In filing for re-election, Boxer, a three-term Democratic senator, acknowledged an anti-incumbent sentiment among voters.

“We’re moving out of a very, very, very tough time and people want to know that you’re on their side and that you’re standing up and thinking about how you’re going to fight for them every day," said Boxer.

Three Republicans seek to oust Boxer: former Hewlett-Packard chief Carly Fiorina, ex-Congressman Tom Campbell and State Senator Chuck DeVore of Irvine.

Tea Party activists also vow to oppose the incumbent. The 69-year-old senator dismisses them.

“I think some of the Tea Party points of view are so out of step with the far-out-of-the-mainstream that it’s probably going to help me in many ways," said Boxer.

Political observers maintain that Boxer’s vulnerable, especially after the GOP’s upset Senate victory in heavily Democratic Massachusetts.

The national Democratic Party is already sending big names to assist her.
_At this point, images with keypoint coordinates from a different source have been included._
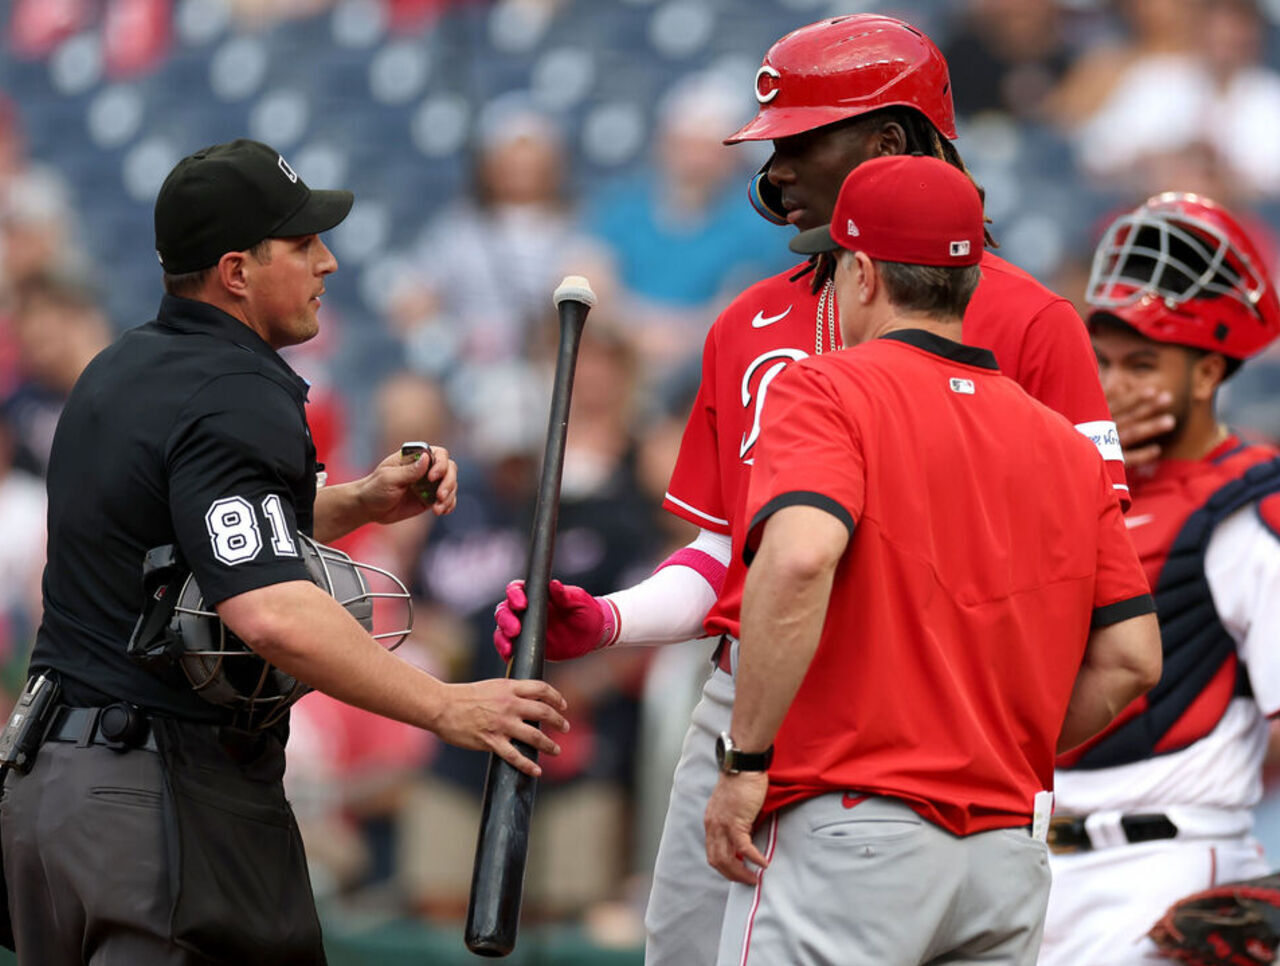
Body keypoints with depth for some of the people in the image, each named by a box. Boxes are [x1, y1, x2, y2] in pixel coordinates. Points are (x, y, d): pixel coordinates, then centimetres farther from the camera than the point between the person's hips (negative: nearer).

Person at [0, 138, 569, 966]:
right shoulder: (238, 402, -18)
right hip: (170, 793, -10)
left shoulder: (123, 370, 13)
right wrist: (446, 707, -28)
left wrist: (361, 501, 11)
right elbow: (270, 612, -31)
Former Vice President Al Gore Thursday headlined a Boxer fundraiser in Pacific Palisades.

Boxer said she hopes to make the environment and jobs big issues in the campaign.
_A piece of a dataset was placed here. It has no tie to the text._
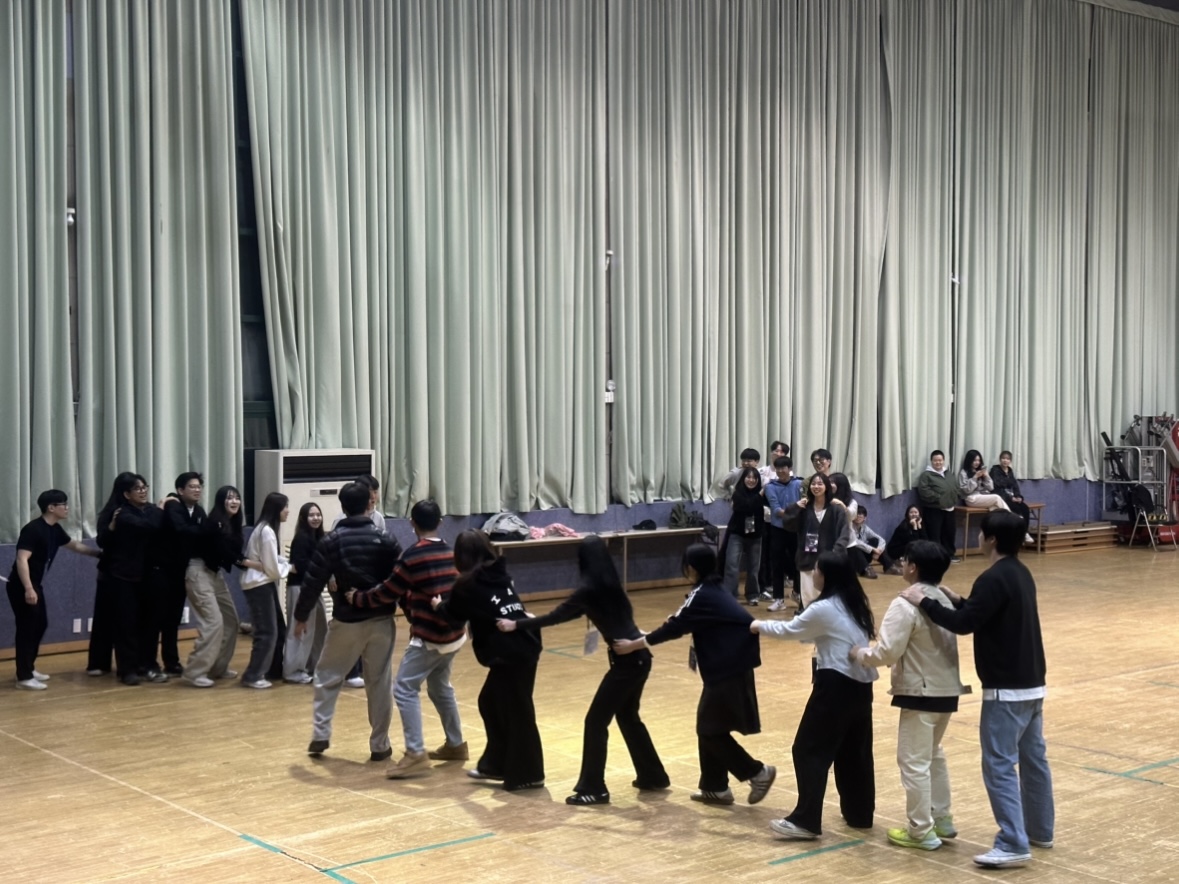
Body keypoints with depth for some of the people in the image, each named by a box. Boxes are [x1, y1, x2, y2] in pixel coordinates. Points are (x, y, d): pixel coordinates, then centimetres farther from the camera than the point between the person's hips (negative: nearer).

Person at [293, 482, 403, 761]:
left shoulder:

“Clean energy policy — that’s the way we’re going to get out of this tough economic time," said Boxer.

"If we in California in particular continue where we’re going, we’ll have the technology the whole world wants — because the whole world is going green.”

Asked what she thought of Indiana Senator Evan Bayh's decision against running for re-election, Boxer said she agreed with his analysis that the U.S. Senate is getting bogged down with the increasing use of the filibuster.

Boxer also said Bayh, whom she called a close friend, did not like the legislative process as much as she does.